Text provided –
-- -- --
Though he's not there yet, Stéphane Dion will be the last prime minister Canada has with a chance to save the country.

I don't say he'll be the last prime minister, but the last one who can rally all regions around a new concept of our country.

As importantly, perhaps more so, he will be the last prime minister to have a chance to develop a decent environmental record, not just in terms of Kyoto, but for what may seem like micro environmental problems elsewhere but are "macro" to those Canadians who see their environment crumbling in many key areas -- the canary in that mine being the fish situation on both coasts. Canada should be leading the way, not copping out because others aren't moving.

Canadians like to imagine that as long as Quebec is placated, there's no need to worry our little heads about national unity.

But Quebec is rather like poison ivy -- just as you think you've found a cure, it re-occurs. We know the issues. If we proceed down the road plotted and made famous by Brian Mulroney we will not only try to romance Quebec with financial goodies but with constitutional concessions as well. But if you accept the Trudeau doctrine -- which I do -- then you believe that to keep Quebec by making special constitutional arrangements will only mean the country goes out with not a bang but a whimper.

Quebec got the veto

We have, at the governmental level at any rate, opted for the Mulroney doctrine even though Canadians in the 1992 Charlottetown Accord and the General Election the year after emphatically rejected it.

Since 1992, Federal governments have assumed that the people didn't really mean what they said, thus we had the Chrétien government in 1995 and 1996 resolving to treat Quebec as a "distinct society" and exercise its own veto over constitutional change to, in effect, give Quebec a veto, all in spite of the Charlottetown referendum and the wipeout of the Conservatives the following year. (The government would point out that they also promised vetoes to four other regions but that is tendentious in the extreme since Quebec and Ontario are the only regions that want to stonewall changes agreed to by a solid majority of the regions.)
-- -- --
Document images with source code

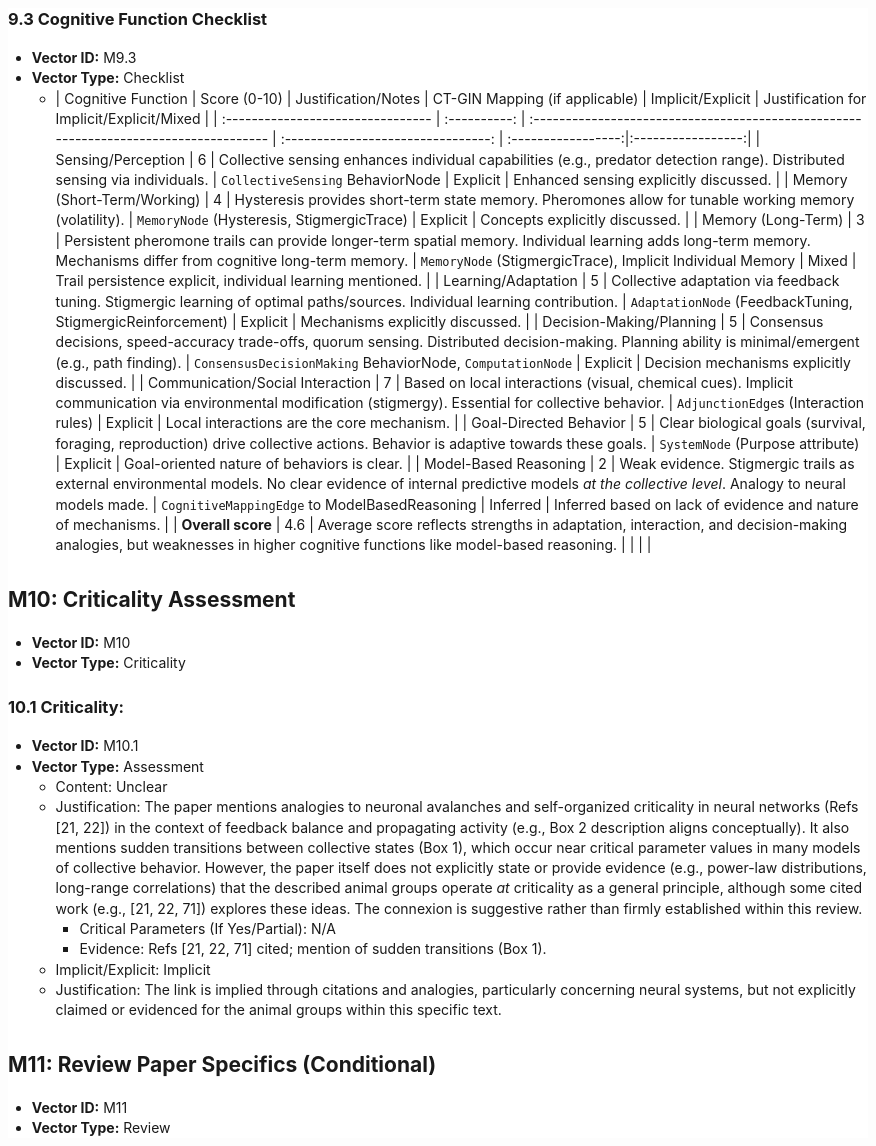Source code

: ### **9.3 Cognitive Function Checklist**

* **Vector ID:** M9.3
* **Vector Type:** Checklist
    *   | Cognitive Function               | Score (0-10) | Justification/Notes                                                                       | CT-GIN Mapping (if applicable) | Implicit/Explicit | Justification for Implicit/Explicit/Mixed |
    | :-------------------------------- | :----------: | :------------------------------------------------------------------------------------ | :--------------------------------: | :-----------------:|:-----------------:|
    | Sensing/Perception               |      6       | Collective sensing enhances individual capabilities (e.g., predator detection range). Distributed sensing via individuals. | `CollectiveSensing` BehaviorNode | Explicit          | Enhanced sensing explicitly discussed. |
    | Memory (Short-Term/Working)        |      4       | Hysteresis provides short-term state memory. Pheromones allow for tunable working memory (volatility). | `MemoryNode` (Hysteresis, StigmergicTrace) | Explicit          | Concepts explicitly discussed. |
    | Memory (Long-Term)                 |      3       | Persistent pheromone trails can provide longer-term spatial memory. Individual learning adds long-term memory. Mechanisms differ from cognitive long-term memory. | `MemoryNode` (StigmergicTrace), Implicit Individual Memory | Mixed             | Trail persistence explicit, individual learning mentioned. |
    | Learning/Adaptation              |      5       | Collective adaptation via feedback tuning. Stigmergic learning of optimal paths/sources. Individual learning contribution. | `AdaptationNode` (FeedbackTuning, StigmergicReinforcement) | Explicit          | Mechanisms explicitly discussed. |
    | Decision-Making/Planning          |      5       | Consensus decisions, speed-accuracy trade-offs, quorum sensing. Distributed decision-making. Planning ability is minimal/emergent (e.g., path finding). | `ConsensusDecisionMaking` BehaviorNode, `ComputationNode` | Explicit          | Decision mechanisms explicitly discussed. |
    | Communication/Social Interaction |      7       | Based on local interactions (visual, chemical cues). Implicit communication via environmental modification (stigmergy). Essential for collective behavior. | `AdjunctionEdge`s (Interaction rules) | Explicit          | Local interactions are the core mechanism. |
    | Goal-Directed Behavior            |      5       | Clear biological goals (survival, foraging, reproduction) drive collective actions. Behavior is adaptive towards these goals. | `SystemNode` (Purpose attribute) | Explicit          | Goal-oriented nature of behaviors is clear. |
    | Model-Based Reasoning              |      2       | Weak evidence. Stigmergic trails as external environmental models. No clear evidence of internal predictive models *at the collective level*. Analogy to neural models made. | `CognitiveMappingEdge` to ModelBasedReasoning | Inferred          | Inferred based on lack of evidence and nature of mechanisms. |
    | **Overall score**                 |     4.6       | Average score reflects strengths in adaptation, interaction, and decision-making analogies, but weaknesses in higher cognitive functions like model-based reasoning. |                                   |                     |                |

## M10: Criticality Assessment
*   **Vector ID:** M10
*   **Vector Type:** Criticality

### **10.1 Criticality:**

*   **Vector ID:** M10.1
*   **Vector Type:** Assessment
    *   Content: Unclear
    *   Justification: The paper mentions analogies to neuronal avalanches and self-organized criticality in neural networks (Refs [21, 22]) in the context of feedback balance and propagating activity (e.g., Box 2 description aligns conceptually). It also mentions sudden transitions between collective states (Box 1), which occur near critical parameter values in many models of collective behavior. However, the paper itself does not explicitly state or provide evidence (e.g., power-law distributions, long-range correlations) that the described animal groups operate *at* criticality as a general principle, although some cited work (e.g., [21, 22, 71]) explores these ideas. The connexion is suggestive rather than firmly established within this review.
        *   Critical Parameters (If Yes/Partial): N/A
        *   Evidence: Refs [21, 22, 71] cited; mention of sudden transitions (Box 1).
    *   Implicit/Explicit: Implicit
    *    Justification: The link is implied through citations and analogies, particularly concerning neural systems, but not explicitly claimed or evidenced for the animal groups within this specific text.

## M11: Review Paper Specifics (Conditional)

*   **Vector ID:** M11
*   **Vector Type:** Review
-- -- --
Work task 1 – Give the surname of every political leader named in the commentary on Stéphane Dion and national unity.
Work task 2 –
Answer these questions from the commentary on Stéphane Dion and national unity:
(a) What plant does the writer compare Quebec to?
(b) In what 1992 agreement did Canadians reject the Mulroney doctrine?
(c) What does the writer call the canary in the mine of Canada's environmental problems?
Work task 3 – Reproduce the commentary on Stéphane Dion and national unity from "Canadians like to" up to and including "emphatically rejected it.".

Exercise response 1 –
Dion
Mulroney
Trudeau
Chrétien

Exercise response 2 –
(a) Poison ivy.
(b) The Charlottetown Accord.
(c) The fish situation on both coasts.

Exercise response 3 –
Canadians like to imagine that as long as Quebec is placated, there's no need to worry our little heads about national unity.

But Quebec is rather like poison ivy -- just as you think you've found a cure, it re-occurs. We know the issues. If we proceed down the road plotted and made famous by Brian Mulroney we will not only try to romance Quebec with financial goodies but with constitutional concessions as well. But if you accept the Trudeau doctrine -- which I do -- then you believe that to keep Quebec by making special constitutional arrangements will only mean the country goes out with not a bang but a whimper.

Quebec got the veto

We have, at the governmental level at any rate, opted for the Mulroney doctrine even though Canadians in the 1992 Charlottetown Accord and the General Election the year after emphatically rejected it.